Published: 07 Jun 2024, Last Modified: 07 Jun 2024InterpPol @RLC-2024 CorrectpaperthatfitsthetopicEveryoneRevisionsBibTeXCC BY 4.0
Keywords: deep reinforcement learning; recurrent neural network; learning dynamics; dynamical systems
Abstract: Recurrent Neural Networks (RNNs) are versatile and widely used models of complex decision-making behavior across many fields including artificial intelligence (AI) and neuroscience. Understanding how RNNs learn to perform complex tasks through interaction with an environment, i.e., as agents or controllers, is therefore broadly important. A lot of previous work has analyzed RNNs trained using supervised learning, and relatively less attention has been paid to reinforcement learning (RL) in the context of recurrent architectures and their learning dynamics. Here, we take a step towards addressing this gap by thoroughly analyzing the learning dynamics of RNN-based artificial agents trained by reinforcement to solve a classic nonlinear continuous control problem—the Inverted Pendulum.

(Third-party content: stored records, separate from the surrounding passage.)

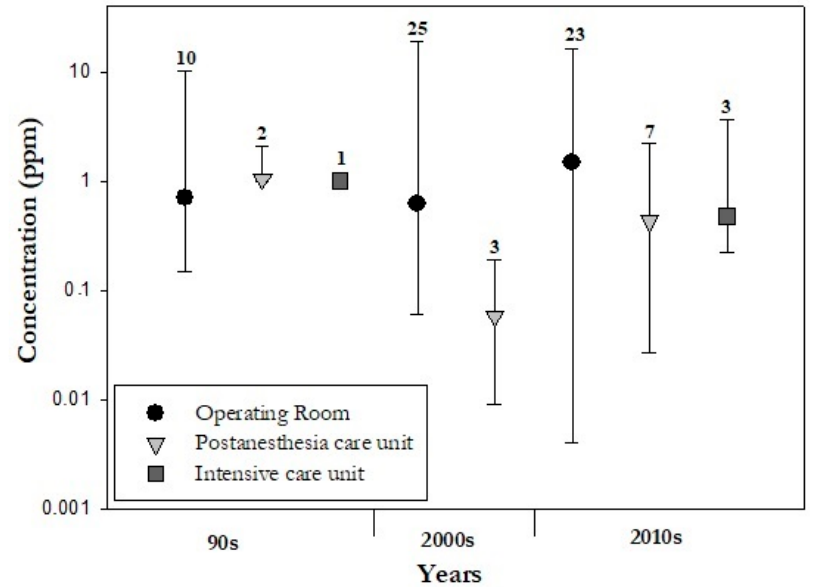
Figure 4. Median (circle, triangle and square), maximum and minimum (error bars) values of all three gases concentrations (sevoflurane, isoflurane and desflurane) in the operating room, post-anesthesia and intensive care units, respectively. Divided in decades (1990s, 2000s, 2010s), number of studies considered per different hospital areas are shown.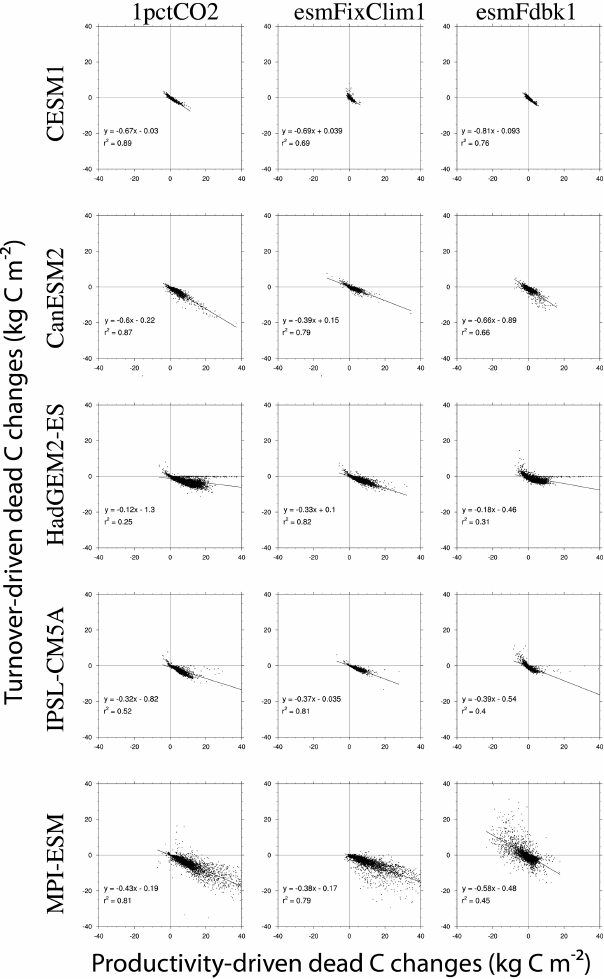
Figure 9. Scatterplots of productivity-driven vs. turnover-driven changes to the dead pool equilibrium carbon amounts for each model and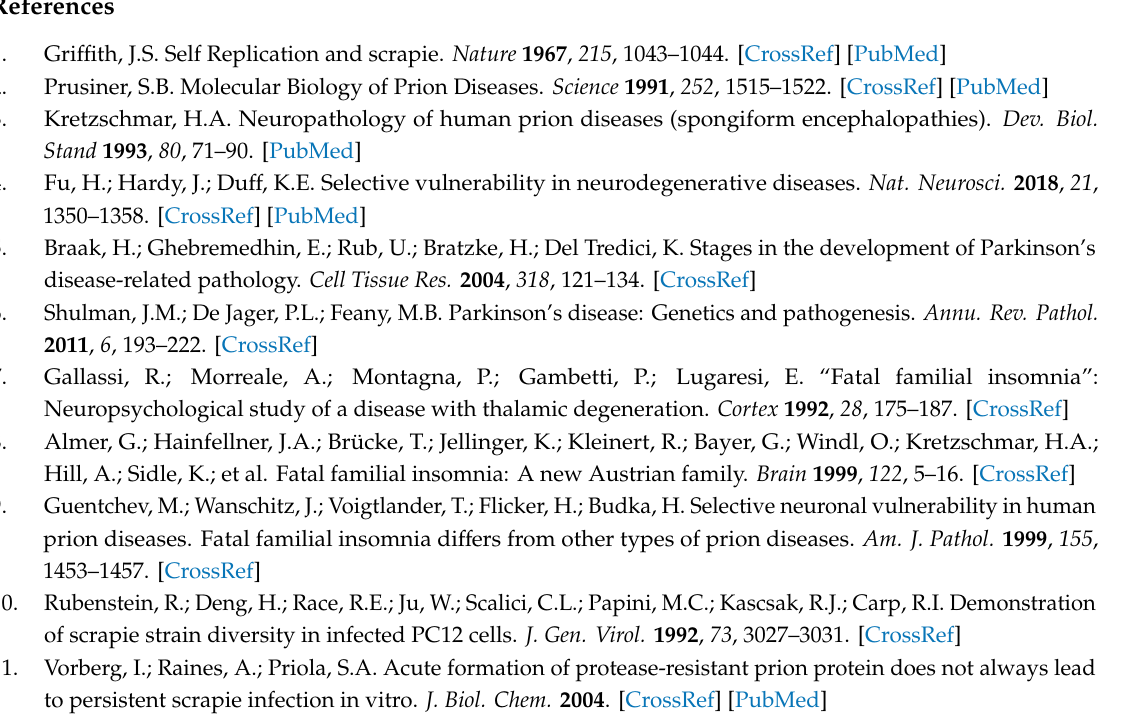
Table S1: Changes in likelihood of isolating susceptible and refractory cells from generation 1 to generation 3. Table S2. Infectious titers of embryonic cortico-hippocampal cultures from FVB wt (Prnp +/+ ) and FVB ko (Prnp − / − ) mice, infected with RML, Me7, PME2-6D8 and uninfected CD1. Figure S1: Neuronal degeneration in mixed cortico-neuronal cultures. Figure S2: Characterization of chronically Me7 and RML infected PME2 cells with respective brain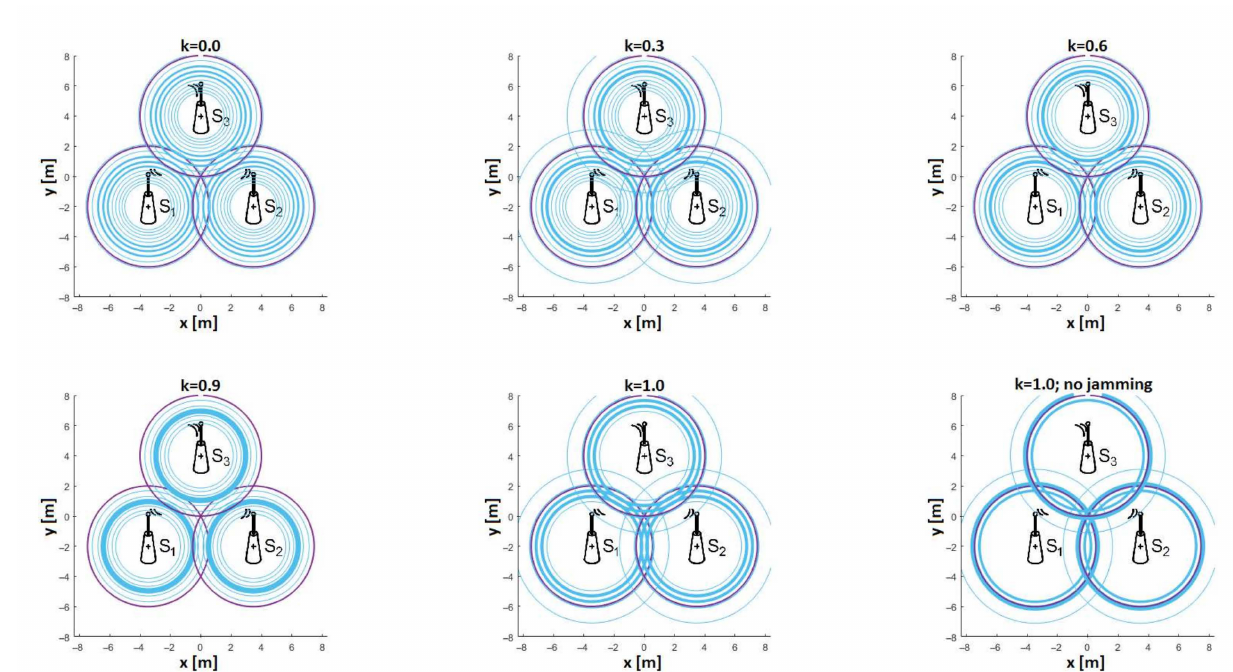
Figure 22. Visualization of the trilateration for the same distance estimation values for all radio sensors.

Our analysis found that training gradually sharpened the policy landscape and pruned the recurrent dynamics into a ring to efficiently represent the angle between the pendulum and its goal location, a circular variable. During training, a stable fixed point (FP) emerged and moved across the state space until it approached the goal location. Furthermore, the FP’s proximity to the goal location was significantly correlated with the reward obtained by the controller, providing a direct link between the RNN’s representational geometry and the agent’s task performance. The memory capacity of the agent, quantified by its stimulus integration time, exhibited distinct regimes in its evolution over training. Our framework provides key intuitions on the evolution of the control policy, neural dynamics, representational geometry, and memory in RNN-based agents. In future work, we will extend this framework to investigate more complex environments, with longer evidence integration memory requirements, and more complex sequential decision making and planning.